As promised in a press release earlier this week, Keene liberty activists followed through on a promised Beer Pong event in Railroad Square. Held Saturday at noon, the event was intended to call attention to the oppressive open container ordinance here in Keene. Event organizer Bob Call was interviewed by reporters from the Keene Sentinel and Union Leader and explained how the ordinance targets college students and poor people and doesn’t do anything to actually keep drunk people off the streets.
The open container ban does however transfer a lot of wealth to the state from the victims of the police’s aggression. Enforcing open container means big money for the government, and as event co-organizer Chris Waid points out, it also protects restaurants and bars, giving them the exclusive ability to allow someone to enjoy alcohol on the sidewalk. That means the law is discriminatory in that if you can’t afford to pay for a drink at restaurant/bar prices, you can’t enjoy a drink outside in downtown Keene.
Here’s a video covering the over an hour that we were there (police lied to the Union Leader claiming we were only there for 30 mins):
Yesterday’s protest went well and no one was arrested despite the police threatening everyone playing beer pong with arrest. They cited a city ordinance that arguably does not even apply to Railroad Square, claiming playing games involving throwing a ball are prohibited in the area! Either they were bluffing or they didn’t actually read the ordinance, which specifically states that throwing games are banned from Central Square and “on the streets and sidewalks of the downtown area”. I supposed someone could argue that Railroad Square is a street or sidewalk, but there’s a strong argument it’s neither.

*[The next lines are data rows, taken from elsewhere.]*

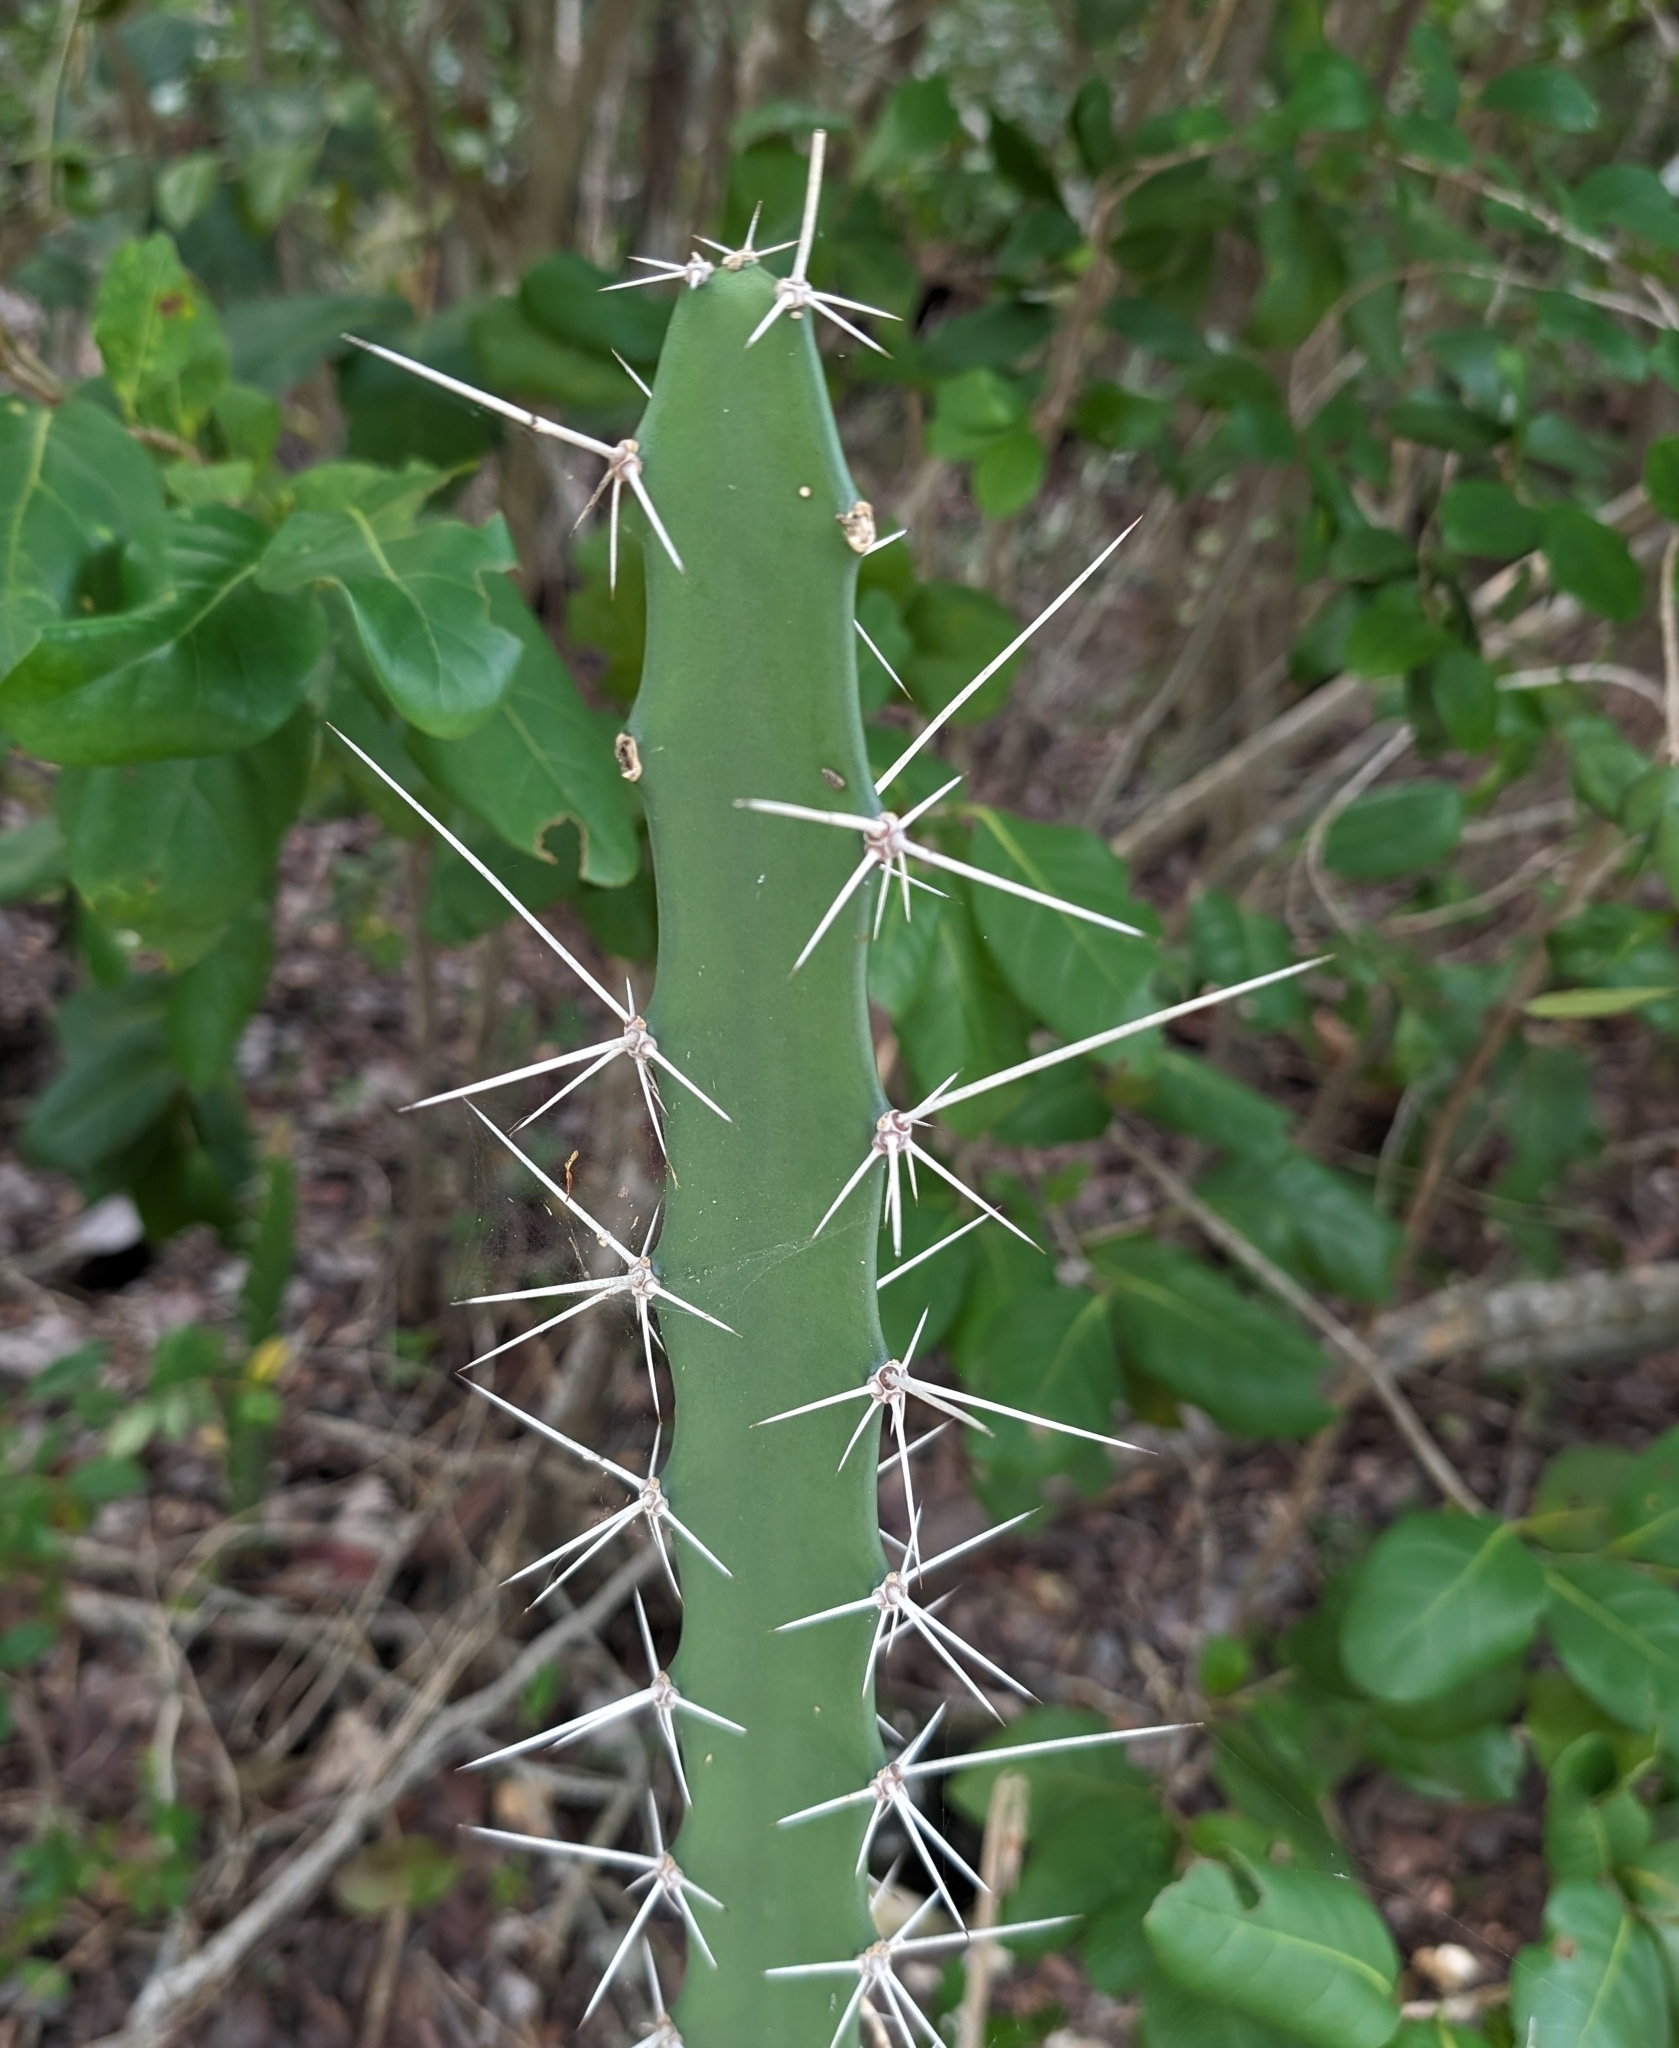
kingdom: Plantae
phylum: Tracheophyta
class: Magnoliopsida
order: Caryophyllales
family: Cactaceae
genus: Acanthocereus
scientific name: Acanthocereus tetragonus
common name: Triangle cactus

Plus, the ordinance is clearly intended to address games that could cause interference in the normal traffic of business in the downtown area: “For the safety and protection of participants, pedestrians, passersby, motorists, and property, no person shall, unless authorized by permit, play games involving running, jumping, throwing, catching, or similar physical activity, including but not limited to games of ball”. Even if it could be argued that Railroad Square is a street or sidewalk, it’s pretty clear that no one’s safety is in jeopardy from a ping-pong ball. The ordinance was obviously crafted to stop frisbee and football players’ projectiles from flying into traffic around Central Square, as it specifically prohibits such activities from that area.
Perhaps that’s why Keene police officers Colin Zamore and Andrew Lippincott never returned after threatening the group with arrest if they continued playing after fifteen minutes had gone by. The activists continued to play for about thirty more minutes and then declared victory and went home.
Police spokesman Thaddeus Derendal lied to the Union Leader reporter when he claimed that the protestors were told they needed a permit to set up the table. I was there the entire time and never heard that, nor did the event organizers. Further, as we proved with the many Free Keene Fests that have been held in Railroad Square in past years, no permits are necessary to set up a table in a public park or common. Free Keene Fests have featured multiple canopy tents, tables, food sales, open gambling, actual beer drinking, and even amplified music. If you ask for permission to exercise your right, you have converted your right into a privilege. Just flex your rights – don’t ask permission, and don’t apologize!
While police could not find any evidence of alcohol being used, they were also very cautious with their tactics. Had this been a group of college students, you can bet their approach would have been more aggressive. Here they merely observed the scene, looking for probable cause to search, like for clearly labeled beer bottles. They did not ask anyone to hand over their bottles for search as they are known to do with students in the college neighborhood.
Officer Zamore refused to share his opinions about alcohol prohibition, but later was more than happy to share his theory about why he did not believe the activists had alcohol. He explained that if we wanted to make good video that we should have had obvious labeled containers of alcohol. He was almost goading the organizers to make his job easier next time so he could make some arrests.
Chris explained to me that they never had an intention to be arrested but were willing to be if it came down to it. The point of the event was to have fun and start a discussion about the absurdity of the open container ordinance. Those things were accomplished and we got the bonus of the police showing up and looking ridiculous threatening people for playing a silly game in a wide-open common. Enjoy the video! Hopefully we’ll see more fun direct action in Keene again soon.